Cominciamo da qui, allora, ma non prima di aver ricordato che (ultimo rapporto Censis sulla comunicazione) il 94% dei giovani italiani naviga in Internet; l’88% è iscritto a Facebook. Il 15% dei bambini di 9-10 anni e il 52% dei ragazzi di 11-12 anni hanno già un profilo sui siti di social network (ha un profilo sui social network il 90% dei ragazzi italiani di 13-14 anni e il 93% dei 15-16enni); che almeno per 4 ore al giorno mandano “messaggini” (magari mettendo in una busta lo smartphone: così, almeno, per fare una doccia); e che il 56% mantiene il “controllo” della pagina facebook tutto il giorno.

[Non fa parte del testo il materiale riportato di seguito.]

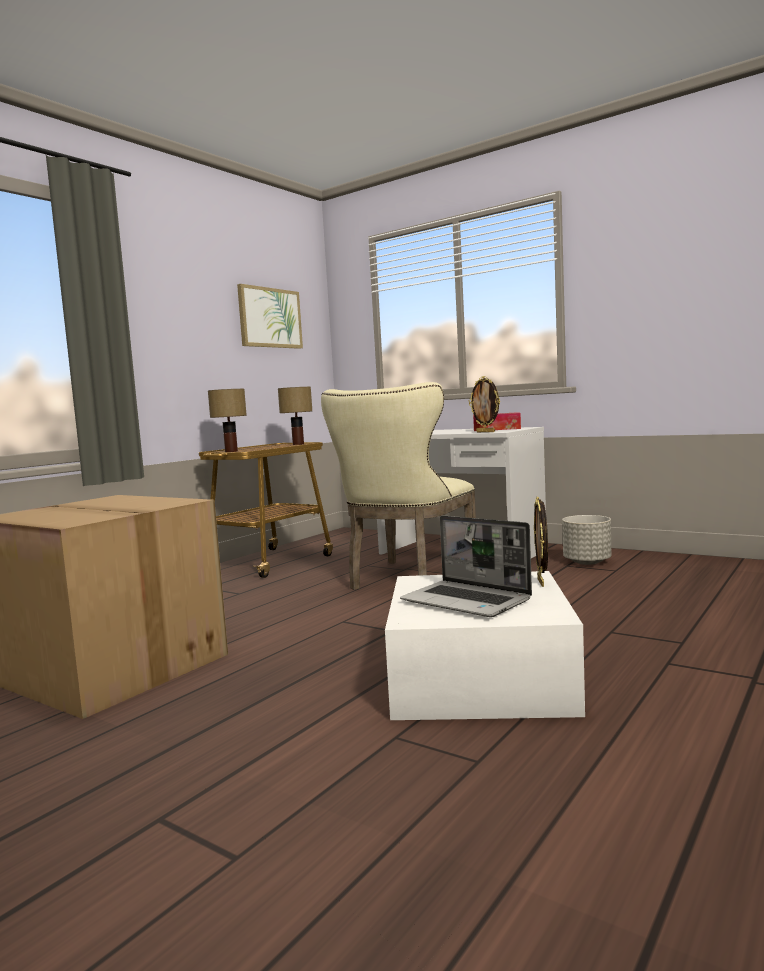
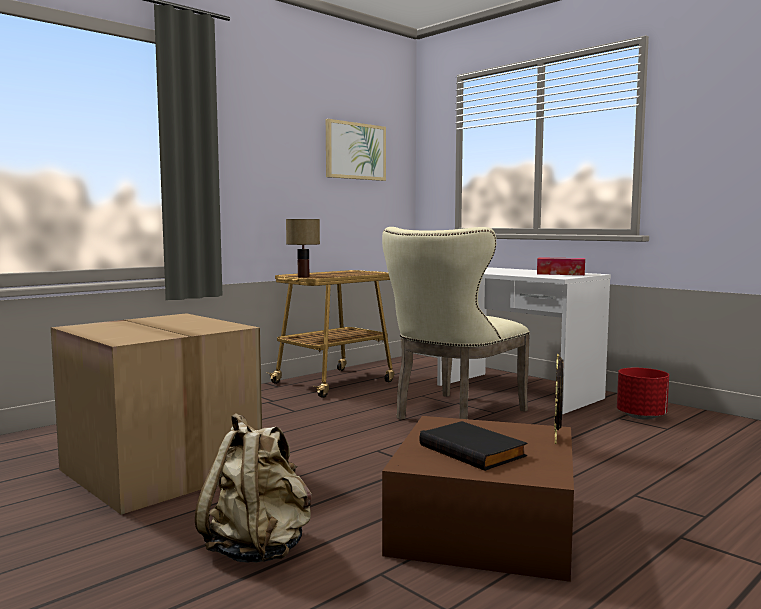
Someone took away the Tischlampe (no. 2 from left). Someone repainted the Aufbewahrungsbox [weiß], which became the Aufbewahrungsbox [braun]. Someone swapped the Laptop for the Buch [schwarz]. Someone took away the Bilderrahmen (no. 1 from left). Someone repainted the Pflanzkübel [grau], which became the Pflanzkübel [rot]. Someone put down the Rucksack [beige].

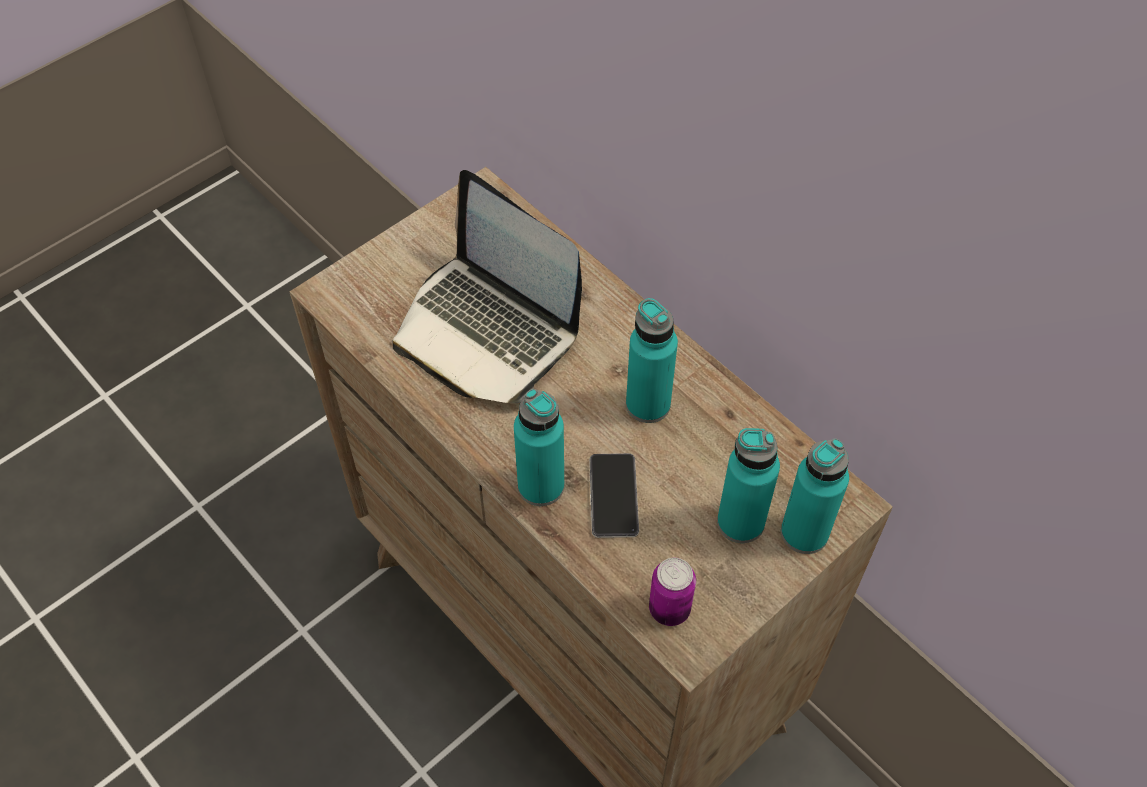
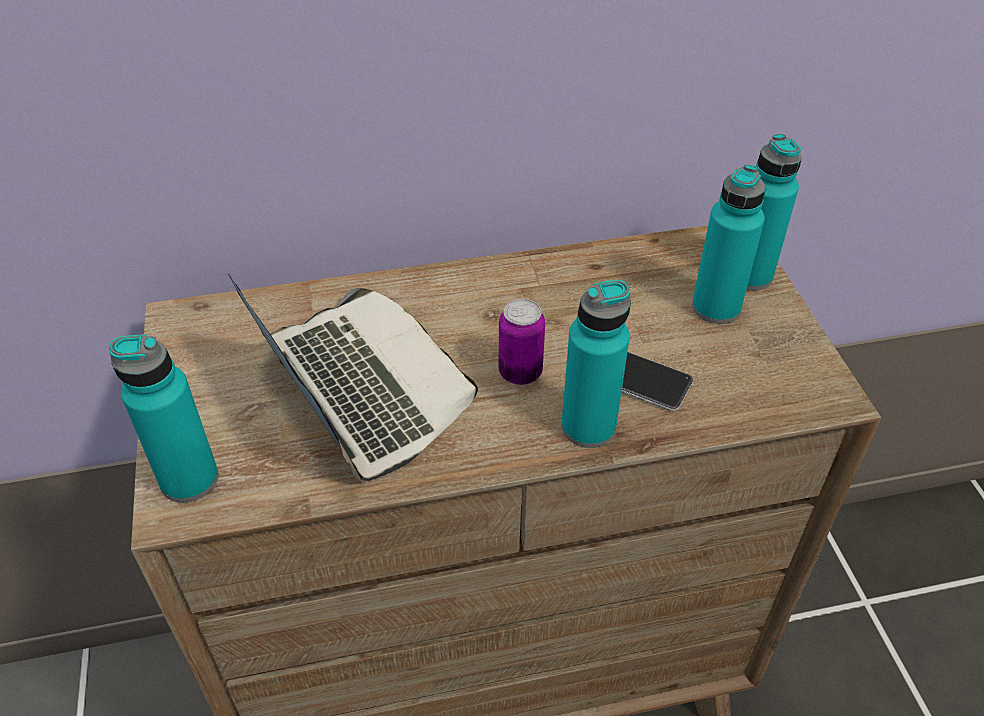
Someone rotated the Laptop by 105 degrees counterclockwise. Someone carried the Flasche [türkis] (no. 2 from left in the first image). Someone carried the Dose.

Di fronte a questa realtà quei grafologi (almeno) che vogliono stare a contatto con le scritture adolescenziali sono costretti a fare i conti.

Il rischio, altrimenti, è troppo grande: che si continuino a proporre schemini non più efficaci ad entrare in contatto con adolescenti nati alla fine degli anni ’80 ma, soprattutto, con quelli nati alla fine degli anni ’90.  Questi adolescenti, in particolare, chiamati “generazione 2.0” (o più semplicemente, “nativi digitali”), sono quelli che nella comunicazione mediatica più vengono definiti narcisisti.

Già, ma quale narcisismo sarà il loro, e quello dei fratelli appena un po’ più grandi, “millenials” o “spuri” che siano? Siamo sicuri che bisogna fermarsi al concetto del troppo amore di me?

Anna Rita Guaitoli – Dall’articolo pubblicato nella rivista  “Il Giardino di Adone”, n. 24

 

La formazione dell’autostima nell’epoca dei “Narcisi”

Quanto l’autostima sia fondamentale per vivere bene la vita, lo si sa. Forse non sempre si riflette su quanto il livello di autostima nasca da un confronto fra sé e il mondo circostante.
Se l’analisi della situazione parte da un confronto errato, errate – ovviamente – saranno le conclusioni.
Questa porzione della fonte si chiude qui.